Remote patient-monitoring is also becoming more commonplace. Networked wearable devices and medical sensors – all of which are 5G enabled – offer continuous and real-time monitoring of patients’ vital signs and of disease progression. 

This approach to healthcare management allows for early detection of complications, as well as personalised treatment plans and improved patient outcomes, particularly for those with chronic conditions.

In Malaysia, for example, the government is exploring digital health solutions for Malaysians. 

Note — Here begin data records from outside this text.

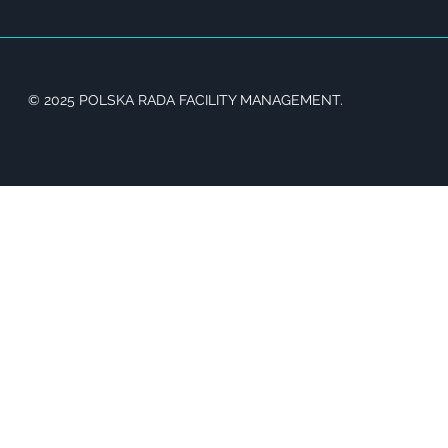
© 2025 POLSKA RADA FACILITY MANAGEMENT.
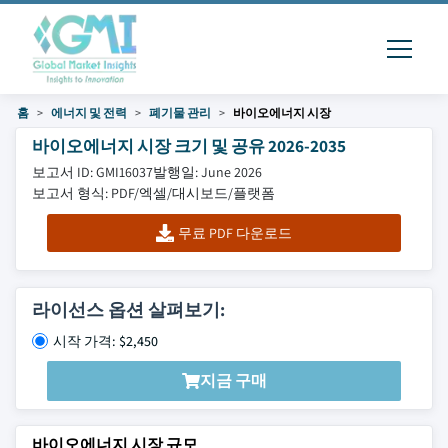
홈
에너지 및 전력
폐기물 관리
바이오에너지 시장
바이오에너지 시장 크기 및 공유 2026-2035
보고서 ID: GMI16037
발행일: June 2026
보고서 형식: PDF/엑셀/대시보드/플랫폼
무료 PDF 다운로드
라이선스 옵션 살펴보기:
시작 가격: $2,450
지금 구매
바이오에너지 시장 규모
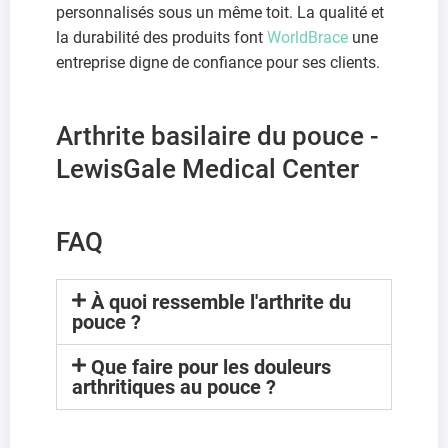
personnalisés sous un même toit. La qualité et
la durabilité des produits font
WorldBrace
une
entreprise digne de confiance pour ses clients.
Arthrite basilaire du pouce -
LewisGale Medical Center
FAQ
À quoi ressemble l'arthrite du
pouce ?
Que faire pour les douleurs
arthritiques au pouce ?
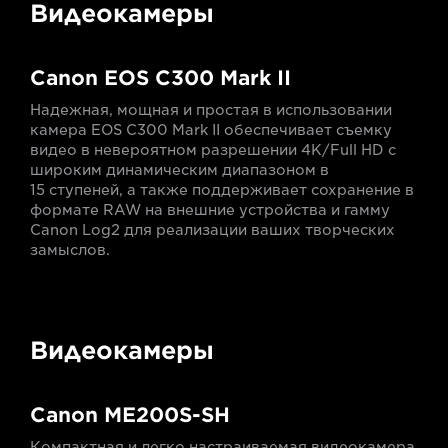
Видеокамеры
Canon EOS C300 Mark II
Надежная, мощная и простая в использовании
камера EOS C300 Mark II обеспечивает съемку
видео в невероятном разрешении 4K/Full HD с
широким динамическим диапазоном в
15 ступеней, а также поддерживает сохранение в
формате RAW на внешние устройства и гамму
Canon Log2 для реализации ваших творческих
замыслов.
Видеокамеры
Canon ME200S-SH
Компактная и легко настраиваемая видеокамера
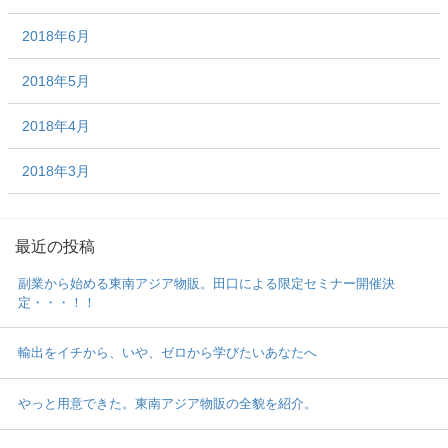
2018年6月
2018年5月
2018年4月
2018年3月
最近の投稿
副業から始める東南アジア物販。田口による限定セミナー開催決
定・・・！！
輸出をイチから、いや、ゼロから学びたいあなたへ
やっと用意できた。東南アジア物販の全貌を紹介。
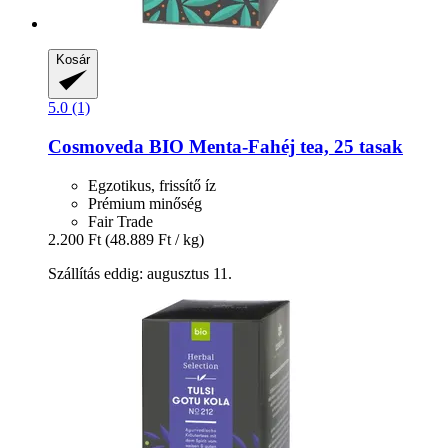
Kosár
5.0 (1)
Cosmoveda
BIO Menta-​Fahéj tea, 25 tasak
Egzotikus, frissítő íz
Prémium minőség
Fair Trade
2.200 Ft
(48.889 Ft / kg)
Szállítás eddig: augusztus 11.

Communications Minister Fahmi Fadzil unveiled the CelcomDigi Digital Healthcare Solution. This helps primary care providers, such as clinics and pharmacies, to choose the connectivity –  mobile or fibre – that best suits them, and then helps them plumb-in their choice of digital healthcare solution.

Like many nations, Malaysia has an obesity problem, and chronic diseases such as diabetes and hypertension are becoming more common. This means there is an acute need for innovative healthcare solutions to ease the strain on public healthcare services.

Malaysia’s private tertiary hospital, the Subang Jaya Medical Centre, recently launched the country’s first connected health service, called Connected Care. The 400-bed hospital is a joint venture, run by Ramsay Health Care Australia and Sime Darby Malaysia. 

The solution will eventually be offered across six areas of care, with the first being a telemedicine service for medical inquiries and appointments, and a remote monitoring service for elderly patients.

“We want to shift from serving patients to serving people, from delivering healthcare to delivering health, and from hospital to home,” Subang Jaya CEO Bryan Lin says. “Connected Care is transforming healthcare delivery, empowering patients through seamless access to professional and affordable care in the comfort of their own homes.” 

5G fast and reliable for healthcare 

The speed and reliability of 5G is key here. It is able to rapidly transmit large medical-imaging files, such as MRI scans and X-rays, allowing healthcare professionals to make timely and accurate diagnoses. Plus, real-time data sharing and collaboration among multidisciplinary teams allows for personalised care delivery. 

The technology also opens up new treatment possibilities, including remote surgeries, and in-theatre use cases include harnessing the power of robotics and real-time communication networks.

5G cost and time savings for healthcare providers

Cost savings are another factor with 5G. Telecoms company Vodafone UK recently published a study that 5G technology could lead to savings of around £1 billion a year for the UK NHS – equivalent to 15,400 full-time nursing posts. 

Vodafone’s modelling factors-in the benefits of remote patient monitoring, freeing patients and healthcare practitioners from face-to-face care delivery, and freeing up beds for those most in need. 

A Vodaphone poll of 500 NHS nurses shows two-thirds (64%) say they’re keen to learn more about digital transformation, and are excited about the role technology can play in improving the NHS. Nearly half (46%) are optimistic about the potential of technology to transform their day-to-day work. 

Digital-engagement levels high among nurses 

The survey also shows nurses have a high level of digital engagement and understanding, with 71% saying they have a good or excellent understanding of 5G, compared to 38% of the general public. 

Anne-Marie Vine-Lott, Director of Health at Vodafone UK, says: “Nurses are some of the biggest advocates and adopters for the use of technology in healthcare and are highly engaged in the NHS’s use of digital technologies. 

“Like us, they recognise how technologies like 5G can unlock huge benefits for patients and the NHS workforce – so now’s the time to listen to them and act.”